Both the study class and the worship service were wonderful.Now that I am a member of the church again,I had my first communion and it was wonderful.After some terrific fellowship with all the other members,I headed for home.
On the way home,I stopped at the drug store to pick up a couple of prescription refills and a couple cans of soup.After paying for them.I headed straight home.
When I got home,I had a light lunch of the soup and after eating lunch,I did my personal PC work.After that was done,I did the dishes and straightened out my bed as well as made it.I laid down for a while and I listened to some music.I just wanted to relax and take it easy for a while.
After eating,I watched the evening news for a while and after that,I watched a movie that I popped into the DVD player.I also did some more personal PC work.Overall,a very good and eventful day.I also managed to get some recommended Holy Bible reading in as well.For me,going to church every Sunday always makes the day eventful.
While my recovery continues to move forward,despite it being a rocky road,I am still,on a daily basis,dealing and struggling with the symptoms of BPD and the emotional roller coaster ride that goes with the territory of having BPD.I never know how my mood or any emotions that I have will be from one minute to the next,or at times,from one minute to the next.It is a very tough thing to deal with.I also have schizophrenic tendencies and that makes my BPD struggles even more difficult.I am still in therapy and I am still taking my medication as directed.Even when it might seem to be getting too difficult for me to handle,I still rely on both God and his son Jesus Christ more whenever that happens.I simply talk about my mental health struggles with God in the name of his son Jesus Christ and I also ask for help in sustaining me from it all and after that,I feel a tad better.It is simply a matter of talking with God in the name of his son Christ Jesus and letting them keep me at ease and under their good care.Thanks to both God and his son Jesus Christ for everything that they do and their help in sustaining me.

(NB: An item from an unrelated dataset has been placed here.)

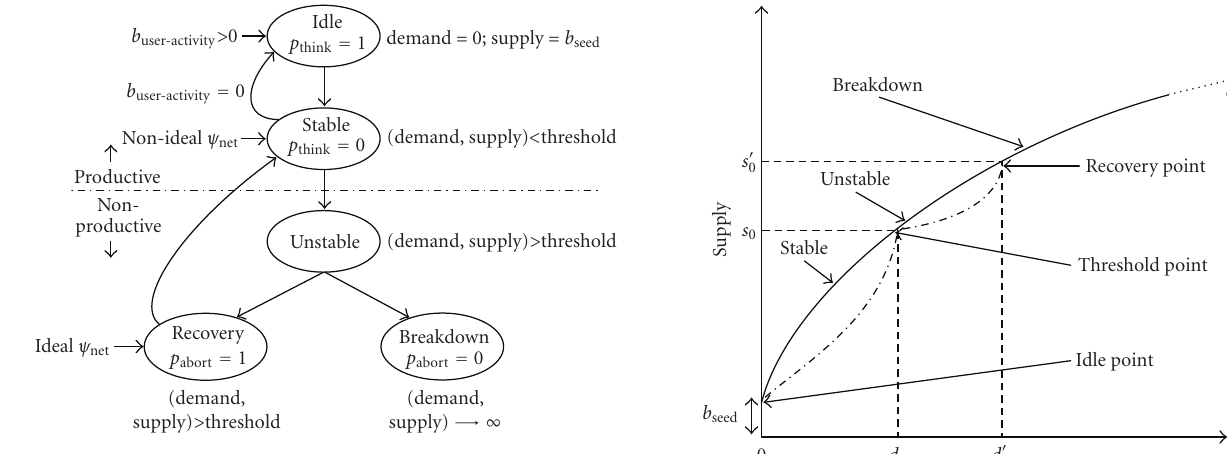
Figure 3: Remote microscopy system state transitions.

Regarding my SSA struggles,I was again tempted to masturbate in the wee early morning hours when I was awakened by yet another throbbing erection.I really had to use all of my strength to fight and resist this temptation.I sat up for a while and while doing that,the erection softened and I went back to sleep after that.Though I escaped this episode,I still have to keep in mind that I will be tempted to act out on these unnatural desires that I have.The temptation,no matter what form it takes,can rear it's ugly head when least expected.I am always at war with these unnatural desires that I have and the war at times can get ugly.There are also times that I feel like surrendering to these desires and go out and act out on them,but I willfully choose not to do that.Why?Because that is what Satan wants me to do.Satan wants me to abandon what God has set forth in his law and go out and live my life as the unnatural desires that I have want me to.When that happens,I turn to God in the name of his son Jesus Christ to ask for strength to keep me on the path to restoration and also,to keep me in his word and to help me keep to his natural and perfect law for mankind through his sacred and blessed word,the Holy Bible.I simply throw any temptation on God in the name of his son Christ Jesus and after that,the temptation is reduced to nil.If I do give into any temptation,I simply ask God in the name of his son Jesus Christ to forgive me for my sins and after that,I feel better knowing that I am forgiven and my sin is forgotten by God.Thanks to both God and his son Jesus Christ for everything that they do.
Tomorrow,since it is a holiday and I have no group,I have made no plans.But I am hoping that whatever I choose to do gives me positive benefits.